◆ **QUOTED PASSAGE**
Nevertheless, I run into folks who continually call what we do “vending machine” religion, and one notable argument about this which I had with a fellow grove member, comes to mind. The topic of the discussion was about signing client/patronage contracts with deities. I had proposed at a grove meeting that we have our grove as an entity enter into a clientage agreement with our tribe’s tutelary deity, Bríd. My thinking was that our end of the bargain would be to uphold our duties with regard to The Imbolc Retreat. Hosting that event in her honor would be a workable way to show our devotion and a privilege. In return we ask that she be our patron for Otherworldly equity and resource and that she make us into great story tellers and liturgists.

The response I got from the grove members at the time was nothing short of an outburst with a TLDR conclusion of, “you don’t sign contracts with friends” and “doing business with the gods is like vending machine religion.” I’m paraphrasing with quotes here. While this particular person left our grove months later, the concern continued to bounce around in my head for a long time, even after I signed that same contract personally with Bríd, which I renew each year on my own.

In my thinking and researching the topic I formed the opinion that Indo-European religion is very transactional. Phrases like count your blessings apply. Ancient Greeks would keep logs of offerings they gave and blessings they received so they could keep the gods overpaid, so to speak. While I agree this is spiritual business and economy, it is not the same thing as meaningless “I only do this to get what I need” practice, which is what vending machine religion really is and is analogous to.

In order to understand any Indo-European religion you have to understand their idea of Cosmic Order, or Rta as it’s called in the Vedas. The very word rta means to fit together. Wyrd, Orlog and Firínne are IE cultural cognates to rta, relating to both law and movement like dharma of Vedism. Everything in an Iron Age tribe fits together and had a proper place and order. Things were efficient and your friends were indeed the same people you worked for and with; while being the same people you did business with. Free folk weren’t free to roam other kingdoms so everything was super localized. In an Iron Age friendship, degradation of reciprocity and the relationship means degradation of reputation, honor and livelihood. Friendship and businesses were transactional and as the Havamal says, a gift calls for a gift. You don’t need to pull gebo out of your rune sack three times to figure out many of your own life’s problems are due to not putting attention on reciprocating the blessings you receive with offerings to others, be them friends nor gods. Part of rta and the proper order of things is that there isn’t room for frivolity, nor keeping friends nor business contacts who take and provide no reciprocal value. It’s also important that those with which you have reciprocal duties to conceptualize these notions in the same way.

◆ **MATERIAL**
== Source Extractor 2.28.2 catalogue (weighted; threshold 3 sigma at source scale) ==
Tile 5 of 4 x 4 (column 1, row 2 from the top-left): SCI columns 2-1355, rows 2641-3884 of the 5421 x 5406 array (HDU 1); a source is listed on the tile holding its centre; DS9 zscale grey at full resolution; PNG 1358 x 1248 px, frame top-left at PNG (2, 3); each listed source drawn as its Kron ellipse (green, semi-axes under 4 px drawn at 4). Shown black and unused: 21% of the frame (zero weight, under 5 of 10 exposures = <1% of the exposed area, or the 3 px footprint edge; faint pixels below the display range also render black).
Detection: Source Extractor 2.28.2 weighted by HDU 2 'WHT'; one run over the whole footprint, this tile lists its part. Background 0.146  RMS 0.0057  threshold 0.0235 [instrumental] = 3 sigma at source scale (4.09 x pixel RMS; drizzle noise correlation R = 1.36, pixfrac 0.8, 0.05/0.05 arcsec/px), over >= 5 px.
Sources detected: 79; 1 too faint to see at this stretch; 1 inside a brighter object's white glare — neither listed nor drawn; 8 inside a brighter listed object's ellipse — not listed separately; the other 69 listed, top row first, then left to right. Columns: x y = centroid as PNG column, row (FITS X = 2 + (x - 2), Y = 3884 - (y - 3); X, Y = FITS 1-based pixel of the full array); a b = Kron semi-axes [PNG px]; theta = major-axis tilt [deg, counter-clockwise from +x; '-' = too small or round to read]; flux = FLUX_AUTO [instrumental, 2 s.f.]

◆ **TASK BRIEF**
Reproduce the passage on reciprocity with the gods in full, word for word. This data isn't needed here.

◆ **EXERCISE RESPONSE**
Nevertheless, I run into folks who continually call what we do “vending machine” religion, and one notable argument about this which I had with a fellow grove member, comes to mind. The topic of the discussion was about signing client/patronage contracts with deities. I had proposed at a grove meeting that we have our grove as an entity enter into a clientage agreement with our tribe’s tutelary deity, Bríd. My thinking was that our end of the bargain would be to uphold our duties with regard to The Imbolc Retreat. Hosting that event in her honor would be a workable way to show our devotion and a privilege. In return we ask that she be our patron for Otherworldly equity and resource and that she make us into great story tellers and liturgists.

The response I got from the grove members at the time was nothing short of an outburst with a TLDR conclusion of, “you don’t sign contracts with friends” and “doing business with the gods is like vending machine religion.” I’m paraphrasing with quotes here. While this particular person left our grove months later, the concern continued to bounce around in my head for a long time, even after I signed that same contract personally with Bríd, which I renew each year on my own.

In my thinking and researching the topic I formed the opinion that Indo-European religion is very transactional. Phrases like count your blessings apply. Ancient Greeks would keep logs of offerings they gave and blessings they received so they could keep the gods overpaid, so to speak. While I agree this is spiritual business and economy, it is not the same thing as meaningless “I only do this to get what I need” practice, which is what vending machine religion really is and is analogous to.

In order to understand any Indo-European religion you have to understand their idea of Cosmic Order, or Rta as it’s called in the Vedas. The very word rta means to fit together. Wyrd, Orlog and Firínne are IE cultural cognates to rta, relating to both law and movement like dharma of Vedism. Everything in an Iron Age tribe fits together and had a proper place and order. Things were efficient and your friends were indeed the same people you worked for and with; while being the same people you did business with. Free folk weren’t free to roam other kingdoms so everything was super localized. In an Iron Age friendship, degradation of reciprocity and the relationship means degradation of reputation, honor and livelihood. Friendship and businesses were transactional and as the Havamal says, a gift calls for a gift. You don’t need to pull gebo out of your rune sack three times to figure out many of your own life’s problems are due to not putting attention on reciprocating the blessings you receive with offerings to others, be them friends nor gods. Part of rta and the proper order of things is that there isn’t room for frivolity, nor keeping friends nor business contacts who take and provide no reciprocal value. It’s also important that those with which you have reciprocal duties to conceptualize these notions in the same way.